The economic hardship for low-income families caused by the COVID-19 pandemic may have another casualty: high school seniors accessing financial aid to attend college.
MORE INFORMATION
Applications for federal and state financial aid for college are a leading indicator of how many students will enroll in and complete a college degree. A University of Michigan study shows that those applications have not increased in tandem with the additional need.
The Free Application for Federal Student Aid and the Tuition Incentive Program, Michigan’s largest state scholarship program for low-income students, can unlock substantial resources available to needy students in the state. Yet the study found “the increased financial need of students due to the pandemic has not resulted in increased financial aid applications.”
“It is worrying that we haven’t seen any aid application expansion, and particularly that the gaps based on race or school income level have widened. FAFSA and TIP completion rates would need to be even higher than normal to keep up with the challenges created by the pandemic,” said Kevin Stange, associate professor at the Gerald R. Ford School of Public Policy, who led the Education Policy Initiative.
The research examined school-level information on FAFSA and TIP completion at 920 schools in Michigan, published by the Michigan Department of Treasury. The brief was also written by EPI postdoctoral scholar Sabrina Solanki, master of public policy intern Orlando Sanchez Zapata, and Catherine Brown from The Institute for College Access and Success.
Title I schools, which receive targeted assistance to help disadvantaged children achieve higher academic standards, have lower FAFSA completion rates than non-Title I schools in Michigan. The study shows TIP completion rates are also lower at Title I schools than non-Title I schools, and the gap has widened by 3 percentage points since 2019. TIP supports 24,000 Michigan college students with approximately $60 million a year in tuition.
It also notes FAFSA and TIP completion rates vary substantially across regions and counties, which potentially illustrates the inequitable distribution of access to resources needed to successfully navigate the complex financial aid process.
The study concludes with recommendations for state policymakers with the aim of closing the identified gaps, including:
- Invest in targeted outreach to students with incomplete applications including through community partners.
- Provide regional incentives to low FAFSA completion schools.
- Eliminate the separate TIP application.
- Streamline the process through which students obtain financial aid from the state.

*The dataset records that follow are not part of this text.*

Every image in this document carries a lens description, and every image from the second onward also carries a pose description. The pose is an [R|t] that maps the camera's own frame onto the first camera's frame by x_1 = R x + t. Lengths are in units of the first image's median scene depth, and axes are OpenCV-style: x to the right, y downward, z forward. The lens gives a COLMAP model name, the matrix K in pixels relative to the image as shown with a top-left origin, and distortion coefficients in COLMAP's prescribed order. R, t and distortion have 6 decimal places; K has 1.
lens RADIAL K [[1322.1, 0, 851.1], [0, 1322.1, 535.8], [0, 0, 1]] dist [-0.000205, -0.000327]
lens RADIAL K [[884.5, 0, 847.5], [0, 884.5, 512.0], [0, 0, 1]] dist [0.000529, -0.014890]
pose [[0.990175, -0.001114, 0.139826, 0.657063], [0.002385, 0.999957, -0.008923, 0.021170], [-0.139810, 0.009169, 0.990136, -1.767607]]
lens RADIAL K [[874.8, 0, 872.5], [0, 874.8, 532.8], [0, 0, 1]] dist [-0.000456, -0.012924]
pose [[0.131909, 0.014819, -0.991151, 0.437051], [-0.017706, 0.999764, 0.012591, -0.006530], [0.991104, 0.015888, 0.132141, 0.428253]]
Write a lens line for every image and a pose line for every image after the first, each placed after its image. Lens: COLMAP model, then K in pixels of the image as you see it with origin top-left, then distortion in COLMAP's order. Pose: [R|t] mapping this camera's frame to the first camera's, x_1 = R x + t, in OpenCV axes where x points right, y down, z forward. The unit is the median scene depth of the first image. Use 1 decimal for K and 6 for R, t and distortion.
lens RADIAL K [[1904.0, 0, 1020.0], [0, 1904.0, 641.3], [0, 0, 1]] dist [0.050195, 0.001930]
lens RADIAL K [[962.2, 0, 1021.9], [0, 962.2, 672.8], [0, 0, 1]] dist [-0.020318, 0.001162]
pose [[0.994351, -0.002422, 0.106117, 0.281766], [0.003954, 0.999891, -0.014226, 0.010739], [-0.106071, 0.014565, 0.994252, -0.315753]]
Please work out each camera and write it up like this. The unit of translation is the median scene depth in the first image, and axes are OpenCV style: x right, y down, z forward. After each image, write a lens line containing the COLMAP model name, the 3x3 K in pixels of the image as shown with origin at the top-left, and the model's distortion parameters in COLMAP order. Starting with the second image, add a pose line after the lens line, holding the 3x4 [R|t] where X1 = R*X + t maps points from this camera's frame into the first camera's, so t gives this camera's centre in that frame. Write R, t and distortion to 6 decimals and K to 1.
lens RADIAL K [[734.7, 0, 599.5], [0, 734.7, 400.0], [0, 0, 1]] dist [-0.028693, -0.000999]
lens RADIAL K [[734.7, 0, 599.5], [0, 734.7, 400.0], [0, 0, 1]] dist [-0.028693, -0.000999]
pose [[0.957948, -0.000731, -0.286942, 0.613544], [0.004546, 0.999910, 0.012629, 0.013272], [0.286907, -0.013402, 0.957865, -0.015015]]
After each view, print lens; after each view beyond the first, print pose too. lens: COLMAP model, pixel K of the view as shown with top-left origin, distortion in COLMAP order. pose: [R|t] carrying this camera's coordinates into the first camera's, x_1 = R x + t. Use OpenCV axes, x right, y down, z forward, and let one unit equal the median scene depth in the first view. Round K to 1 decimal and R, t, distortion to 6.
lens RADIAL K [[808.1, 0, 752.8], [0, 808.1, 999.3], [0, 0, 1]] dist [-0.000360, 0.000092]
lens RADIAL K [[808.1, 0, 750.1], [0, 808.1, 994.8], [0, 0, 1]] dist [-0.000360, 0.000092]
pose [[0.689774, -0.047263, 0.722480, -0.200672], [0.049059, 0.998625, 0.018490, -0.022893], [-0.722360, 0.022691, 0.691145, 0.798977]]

The governor and legislature recently extended the TIP application deadline by a year due to COVID-19 but did not eliminate the requirement. Brown had noted earlier the extension of the TIP deadline due to the pandemic had been a good start.
“We hope that this deadline can be extended permanently to ensure that all future TIP eligible students have more time to understand the aid available to them before they lose it,” she said.
From an academic standpoint, the study also urges expanding data sharing on financial aid and postsecondary enrollment in order to enable more rigorous analyses of the effectiveness of state investments in postsecondary education.